#### [WORK INSTRUCTION]
Continue the passage on drafting AI arbitration clauses, starting after its last sentence.

***** TEXT EXCERPT

The parties may want the arbitrator to have authority to address:
- whether submissions may be drafted with AI assistance,
- whether confidential case material may be entered into external tools,
- whether disclosure is required for material AI-assisted work,
- and how the process will protect independent human judgment.
Not every clause needs this level of specificity. But parties should at least decide whether silence is a feature or a risk.
A practical clause checklist
When reviewing an AI arbitration clause, ask whether it addresses:
- the administering forum,
- the scope of disputes covered,
- the qualifications or desired expertise of the neutral,
- confidentiality and protective measures,
- document exchange and technical evidence handling,
- emergency relief,
- governing law and seat,
- and whether AI-tool use in the proceeding needs explicit treatment.
If the answer is no to most of those, the clause may be too generic for the contract it is supposed to protect.
Common drafting mistakes
Treating AI like ordinary software without checking the evidence profile
The dispute may hinge less on the codebase than on records of prompts, outputs, model updates, evaluations, or deployment decisions.
Overpromising confidentiality
A clause can improve privacy, but it cannot guarantee safety if the parties do not design the process well.

**********
***** THE DATA

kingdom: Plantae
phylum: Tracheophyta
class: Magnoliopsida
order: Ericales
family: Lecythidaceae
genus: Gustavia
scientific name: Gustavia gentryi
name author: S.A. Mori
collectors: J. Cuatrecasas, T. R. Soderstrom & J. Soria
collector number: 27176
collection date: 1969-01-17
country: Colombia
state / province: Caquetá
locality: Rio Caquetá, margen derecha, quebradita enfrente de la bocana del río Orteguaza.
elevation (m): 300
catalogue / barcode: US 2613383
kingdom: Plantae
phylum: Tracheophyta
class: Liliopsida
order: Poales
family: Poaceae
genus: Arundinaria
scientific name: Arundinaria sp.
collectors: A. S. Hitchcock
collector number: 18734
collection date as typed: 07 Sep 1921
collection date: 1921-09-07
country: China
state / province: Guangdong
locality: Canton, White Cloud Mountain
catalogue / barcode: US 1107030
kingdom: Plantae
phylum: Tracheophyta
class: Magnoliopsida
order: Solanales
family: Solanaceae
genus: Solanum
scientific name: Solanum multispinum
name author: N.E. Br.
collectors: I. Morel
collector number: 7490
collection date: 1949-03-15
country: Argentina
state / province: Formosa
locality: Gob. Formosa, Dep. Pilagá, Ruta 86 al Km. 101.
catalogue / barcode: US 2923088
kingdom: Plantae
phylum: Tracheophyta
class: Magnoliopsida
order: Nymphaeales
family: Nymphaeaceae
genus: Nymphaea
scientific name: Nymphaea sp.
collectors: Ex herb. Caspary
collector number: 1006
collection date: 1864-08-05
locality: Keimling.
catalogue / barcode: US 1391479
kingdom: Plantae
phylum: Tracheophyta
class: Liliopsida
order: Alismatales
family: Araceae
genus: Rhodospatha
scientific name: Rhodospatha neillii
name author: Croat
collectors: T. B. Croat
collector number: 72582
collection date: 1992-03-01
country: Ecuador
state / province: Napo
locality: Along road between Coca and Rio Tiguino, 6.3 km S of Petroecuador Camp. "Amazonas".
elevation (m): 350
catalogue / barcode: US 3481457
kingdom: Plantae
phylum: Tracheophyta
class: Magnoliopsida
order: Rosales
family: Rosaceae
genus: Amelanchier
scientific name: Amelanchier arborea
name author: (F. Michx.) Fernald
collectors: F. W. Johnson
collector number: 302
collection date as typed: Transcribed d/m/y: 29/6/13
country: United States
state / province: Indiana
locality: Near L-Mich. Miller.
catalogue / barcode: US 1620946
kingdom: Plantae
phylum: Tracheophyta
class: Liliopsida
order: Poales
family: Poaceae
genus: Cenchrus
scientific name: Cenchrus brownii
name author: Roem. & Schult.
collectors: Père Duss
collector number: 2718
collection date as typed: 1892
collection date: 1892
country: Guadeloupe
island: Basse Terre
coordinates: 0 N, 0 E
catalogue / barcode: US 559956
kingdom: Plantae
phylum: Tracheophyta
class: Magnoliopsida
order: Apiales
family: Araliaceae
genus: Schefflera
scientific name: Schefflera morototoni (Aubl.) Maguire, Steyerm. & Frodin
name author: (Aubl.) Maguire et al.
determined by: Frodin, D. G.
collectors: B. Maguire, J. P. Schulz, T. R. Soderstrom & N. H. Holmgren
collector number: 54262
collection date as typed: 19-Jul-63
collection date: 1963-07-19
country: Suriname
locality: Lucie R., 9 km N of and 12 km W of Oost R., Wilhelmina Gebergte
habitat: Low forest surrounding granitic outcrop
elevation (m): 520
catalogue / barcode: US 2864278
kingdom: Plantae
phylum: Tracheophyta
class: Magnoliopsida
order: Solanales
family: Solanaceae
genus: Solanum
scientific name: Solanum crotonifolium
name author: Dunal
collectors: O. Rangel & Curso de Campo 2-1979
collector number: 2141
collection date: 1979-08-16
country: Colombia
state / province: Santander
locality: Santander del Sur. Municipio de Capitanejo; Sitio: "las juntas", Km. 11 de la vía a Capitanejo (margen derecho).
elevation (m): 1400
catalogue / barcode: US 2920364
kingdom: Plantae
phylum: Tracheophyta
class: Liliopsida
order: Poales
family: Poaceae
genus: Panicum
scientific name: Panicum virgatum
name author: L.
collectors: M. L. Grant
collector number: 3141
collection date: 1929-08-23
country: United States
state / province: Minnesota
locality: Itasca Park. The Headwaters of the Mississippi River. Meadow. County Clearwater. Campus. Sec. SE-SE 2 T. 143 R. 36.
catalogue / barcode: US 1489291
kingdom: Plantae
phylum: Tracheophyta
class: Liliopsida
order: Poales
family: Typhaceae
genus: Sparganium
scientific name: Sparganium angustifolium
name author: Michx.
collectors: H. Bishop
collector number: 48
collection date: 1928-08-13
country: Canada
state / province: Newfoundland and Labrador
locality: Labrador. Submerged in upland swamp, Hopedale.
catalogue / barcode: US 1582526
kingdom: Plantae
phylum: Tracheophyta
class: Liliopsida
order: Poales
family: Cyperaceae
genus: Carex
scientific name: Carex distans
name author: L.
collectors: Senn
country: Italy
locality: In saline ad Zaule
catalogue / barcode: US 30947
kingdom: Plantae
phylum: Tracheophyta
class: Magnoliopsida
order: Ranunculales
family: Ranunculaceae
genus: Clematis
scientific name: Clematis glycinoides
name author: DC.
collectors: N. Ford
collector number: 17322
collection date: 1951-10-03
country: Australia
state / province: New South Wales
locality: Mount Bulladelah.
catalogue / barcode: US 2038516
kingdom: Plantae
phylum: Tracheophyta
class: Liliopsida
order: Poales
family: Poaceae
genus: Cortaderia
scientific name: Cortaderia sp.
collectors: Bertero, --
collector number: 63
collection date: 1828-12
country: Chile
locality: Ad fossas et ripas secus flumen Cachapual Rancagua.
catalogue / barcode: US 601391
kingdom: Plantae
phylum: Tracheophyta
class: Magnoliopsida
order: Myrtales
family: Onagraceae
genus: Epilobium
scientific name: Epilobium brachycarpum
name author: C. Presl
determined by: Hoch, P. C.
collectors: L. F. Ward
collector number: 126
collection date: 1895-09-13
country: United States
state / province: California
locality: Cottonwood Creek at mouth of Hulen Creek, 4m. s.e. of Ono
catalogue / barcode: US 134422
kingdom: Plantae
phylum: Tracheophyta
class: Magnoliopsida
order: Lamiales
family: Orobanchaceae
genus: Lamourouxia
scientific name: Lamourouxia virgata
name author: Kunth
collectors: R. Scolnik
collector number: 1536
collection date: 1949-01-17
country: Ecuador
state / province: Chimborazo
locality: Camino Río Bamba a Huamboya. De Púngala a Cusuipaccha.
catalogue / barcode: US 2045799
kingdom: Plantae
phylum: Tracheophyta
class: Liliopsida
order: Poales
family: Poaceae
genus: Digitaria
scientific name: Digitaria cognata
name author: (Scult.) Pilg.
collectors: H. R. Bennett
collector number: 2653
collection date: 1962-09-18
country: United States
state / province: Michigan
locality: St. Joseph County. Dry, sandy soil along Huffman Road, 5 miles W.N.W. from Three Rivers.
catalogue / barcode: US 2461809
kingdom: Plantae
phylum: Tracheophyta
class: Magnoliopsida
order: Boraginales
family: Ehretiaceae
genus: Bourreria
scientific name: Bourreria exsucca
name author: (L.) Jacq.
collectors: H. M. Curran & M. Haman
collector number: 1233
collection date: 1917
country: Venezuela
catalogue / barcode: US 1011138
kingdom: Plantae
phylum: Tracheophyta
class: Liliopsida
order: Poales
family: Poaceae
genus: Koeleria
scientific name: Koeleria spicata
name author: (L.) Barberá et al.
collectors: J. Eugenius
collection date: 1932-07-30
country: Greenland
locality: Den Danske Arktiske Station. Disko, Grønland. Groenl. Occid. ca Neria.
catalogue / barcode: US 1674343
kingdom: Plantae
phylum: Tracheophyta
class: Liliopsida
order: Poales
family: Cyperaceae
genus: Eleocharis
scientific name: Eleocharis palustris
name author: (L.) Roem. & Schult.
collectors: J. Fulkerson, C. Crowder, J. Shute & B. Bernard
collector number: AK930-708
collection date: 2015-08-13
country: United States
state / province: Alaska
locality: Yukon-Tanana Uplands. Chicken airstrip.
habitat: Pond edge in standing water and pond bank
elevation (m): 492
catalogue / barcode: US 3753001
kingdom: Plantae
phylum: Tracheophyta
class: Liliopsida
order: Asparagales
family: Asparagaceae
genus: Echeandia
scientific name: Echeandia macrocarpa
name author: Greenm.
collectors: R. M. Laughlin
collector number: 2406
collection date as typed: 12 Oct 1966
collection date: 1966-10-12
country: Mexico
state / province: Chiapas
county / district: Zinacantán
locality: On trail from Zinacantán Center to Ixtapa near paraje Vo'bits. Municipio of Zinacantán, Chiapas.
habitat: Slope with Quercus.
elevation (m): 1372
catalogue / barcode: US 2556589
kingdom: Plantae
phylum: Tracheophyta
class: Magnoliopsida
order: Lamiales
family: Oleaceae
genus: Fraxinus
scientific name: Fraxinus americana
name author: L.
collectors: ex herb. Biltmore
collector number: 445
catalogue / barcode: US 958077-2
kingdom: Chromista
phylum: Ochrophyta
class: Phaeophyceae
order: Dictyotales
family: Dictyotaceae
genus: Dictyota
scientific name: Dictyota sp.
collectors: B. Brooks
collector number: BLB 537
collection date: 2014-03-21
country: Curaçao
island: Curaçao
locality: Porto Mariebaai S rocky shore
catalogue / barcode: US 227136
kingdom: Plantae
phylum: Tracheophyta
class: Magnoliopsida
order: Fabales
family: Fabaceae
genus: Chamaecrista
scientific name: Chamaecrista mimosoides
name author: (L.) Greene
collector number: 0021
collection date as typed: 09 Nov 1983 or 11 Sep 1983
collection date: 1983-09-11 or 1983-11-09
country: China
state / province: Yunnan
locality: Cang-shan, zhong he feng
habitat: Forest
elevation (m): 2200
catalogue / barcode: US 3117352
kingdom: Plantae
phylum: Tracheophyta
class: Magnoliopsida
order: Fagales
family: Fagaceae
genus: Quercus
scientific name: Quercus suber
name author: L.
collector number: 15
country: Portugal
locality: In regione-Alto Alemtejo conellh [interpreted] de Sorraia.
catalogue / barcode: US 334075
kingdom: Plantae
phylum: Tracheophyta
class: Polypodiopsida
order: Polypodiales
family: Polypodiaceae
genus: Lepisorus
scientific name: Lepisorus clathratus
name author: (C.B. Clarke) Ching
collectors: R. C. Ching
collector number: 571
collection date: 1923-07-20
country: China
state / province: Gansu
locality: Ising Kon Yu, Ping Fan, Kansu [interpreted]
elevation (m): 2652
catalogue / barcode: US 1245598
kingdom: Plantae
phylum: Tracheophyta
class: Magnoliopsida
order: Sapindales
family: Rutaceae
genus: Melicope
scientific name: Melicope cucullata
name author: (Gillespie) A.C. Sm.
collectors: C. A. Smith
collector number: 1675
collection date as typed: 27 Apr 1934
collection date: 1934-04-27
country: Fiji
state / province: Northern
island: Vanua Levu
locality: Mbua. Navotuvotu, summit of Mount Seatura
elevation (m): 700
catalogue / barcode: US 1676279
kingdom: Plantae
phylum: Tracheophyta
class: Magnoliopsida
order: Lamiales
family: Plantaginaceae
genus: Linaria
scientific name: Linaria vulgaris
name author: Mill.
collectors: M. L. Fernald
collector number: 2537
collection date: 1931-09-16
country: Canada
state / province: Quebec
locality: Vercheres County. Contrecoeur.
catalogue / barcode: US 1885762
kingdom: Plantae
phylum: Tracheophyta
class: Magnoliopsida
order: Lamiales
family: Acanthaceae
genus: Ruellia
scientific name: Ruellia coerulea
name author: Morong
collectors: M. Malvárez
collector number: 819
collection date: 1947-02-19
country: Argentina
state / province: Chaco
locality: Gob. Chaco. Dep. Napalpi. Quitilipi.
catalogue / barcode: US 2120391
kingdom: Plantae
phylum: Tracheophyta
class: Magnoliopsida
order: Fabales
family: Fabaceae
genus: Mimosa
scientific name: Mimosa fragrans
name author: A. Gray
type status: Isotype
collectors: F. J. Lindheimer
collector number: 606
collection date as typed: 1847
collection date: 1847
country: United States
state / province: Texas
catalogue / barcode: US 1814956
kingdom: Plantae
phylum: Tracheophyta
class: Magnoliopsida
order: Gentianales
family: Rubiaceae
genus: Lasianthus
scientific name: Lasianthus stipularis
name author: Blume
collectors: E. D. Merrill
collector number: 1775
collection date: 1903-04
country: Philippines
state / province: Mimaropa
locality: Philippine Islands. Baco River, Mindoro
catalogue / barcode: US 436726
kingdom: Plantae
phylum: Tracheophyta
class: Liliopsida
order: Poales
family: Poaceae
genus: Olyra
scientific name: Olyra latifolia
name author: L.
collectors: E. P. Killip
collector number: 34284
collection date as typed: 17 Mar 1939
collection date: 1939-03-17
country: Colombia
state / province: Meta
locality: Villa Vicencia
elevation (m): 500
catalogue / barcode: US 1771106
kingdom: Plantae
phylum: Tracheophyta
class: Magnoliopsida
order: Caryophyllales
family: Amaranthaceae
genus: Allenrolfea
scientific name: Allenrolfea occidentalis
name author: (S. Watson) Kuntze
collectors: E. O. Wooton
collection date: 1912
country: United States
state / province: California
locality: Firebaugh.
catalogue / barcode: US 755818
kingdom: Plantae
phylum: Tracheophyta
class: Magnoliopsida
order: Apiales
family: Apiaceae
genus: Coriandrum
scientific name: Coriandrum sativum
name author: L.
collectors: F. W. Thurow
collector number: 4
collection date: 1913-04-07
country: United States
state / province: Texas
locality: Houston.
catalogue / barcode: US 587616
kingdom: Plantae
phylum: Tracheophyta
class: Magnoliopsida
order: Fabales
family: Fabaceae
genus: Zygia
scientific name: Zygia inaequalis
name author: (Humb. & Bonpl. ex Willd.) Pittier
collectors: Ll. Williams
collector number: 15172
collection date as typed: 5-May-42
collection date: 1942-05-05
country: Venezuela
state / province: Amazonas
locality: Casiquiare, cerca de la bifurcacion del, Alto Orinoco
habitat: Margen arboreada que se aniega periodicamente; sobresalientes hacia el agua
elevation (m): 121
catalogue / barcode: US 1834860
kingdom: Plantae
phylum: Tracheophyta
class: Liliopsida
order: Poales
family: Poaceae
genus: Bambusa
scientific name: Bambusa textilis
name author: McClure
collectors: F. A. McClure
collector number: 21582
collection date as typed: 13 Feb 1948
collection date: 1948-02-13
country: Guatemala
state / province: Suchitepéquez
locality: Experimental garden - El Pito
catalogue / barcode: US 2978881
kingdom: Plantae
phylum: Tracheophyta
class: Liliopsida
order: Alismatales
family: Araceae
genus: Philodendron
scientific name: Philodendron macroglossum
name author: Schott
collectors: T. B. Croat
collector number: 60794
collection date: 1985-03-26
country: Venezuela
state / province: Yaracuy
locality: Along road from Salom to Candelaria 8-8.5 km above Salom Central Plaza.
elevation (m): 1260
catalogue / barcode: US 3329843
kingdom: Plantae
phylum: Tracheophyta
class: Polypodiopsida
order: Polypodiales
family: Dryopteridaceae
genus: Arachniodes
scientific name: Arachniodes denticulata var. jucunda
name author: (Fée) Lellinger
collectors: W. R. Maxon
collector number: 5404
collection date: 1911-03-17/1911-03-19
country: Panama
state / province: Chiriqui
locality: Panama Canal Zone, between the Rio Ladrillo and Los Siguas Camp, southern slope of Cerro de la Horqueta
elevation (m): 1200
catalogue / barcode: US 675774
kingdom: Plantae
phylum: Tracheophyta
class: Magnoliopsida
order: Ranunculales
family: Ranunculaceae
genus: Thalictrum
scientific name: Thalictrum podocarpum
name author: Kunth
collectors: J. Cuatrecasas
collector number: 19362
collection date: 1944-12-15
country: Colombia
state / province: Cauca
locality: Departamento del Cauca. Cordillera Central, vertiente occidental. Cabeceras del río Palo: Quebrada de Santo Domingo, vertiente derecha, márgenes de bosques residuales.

**********

#### [EXPECTED ANSWER]
Ignoring expert needs
If the likely dispute is highly technical, a generic clause with no thought given to subject-matter competence may create avoidable friction.
Forgetting emergency scenarios
Some disputes are not just about damages. They are about stopping misuse, preventing disclosure, or preserving evidence.
Copying clauses across very different agreements
A vendor agreement, model license, enterprise deployment contract, and data partnership may all justify different drafting choices.
What not to do
The answer is not to build an unreadable mega-clause that tries to litigate every possible procedural issue in advance. Overdrafting can create its own problems.
The better approach is to identify the real pressure points:
- what information is most sensitive,
- what technical questions are most likely,
- what emergency risks exist,
- and what kind of decision-maker the dispute would need.
Then draft around those pressure points with discipline.
A useful drafting mindset
Think of the clause as part of the operating architecture of the relationship.
It should reflect:
- the technology,
- the business dependency,
- the evidence you would need later,
- and the kinds of failures the parties actually fear.
That mindset is much more useful than asking whether there is one perfect “AI arbitration clause.”
There is not.
There are only clauses that fit the relationship well and clauses that do not.
FAQ
Do AI contracts need a special arbitration clause?
Not always, but many AI contracts benefit from more tailored drafting because the disputes can involve sensitive technical evidence, model behavior, data-use limits, and confidentiality concerns that ordinary clauses do not address well.
Should an AI arbitration clause require a technical arbitrator?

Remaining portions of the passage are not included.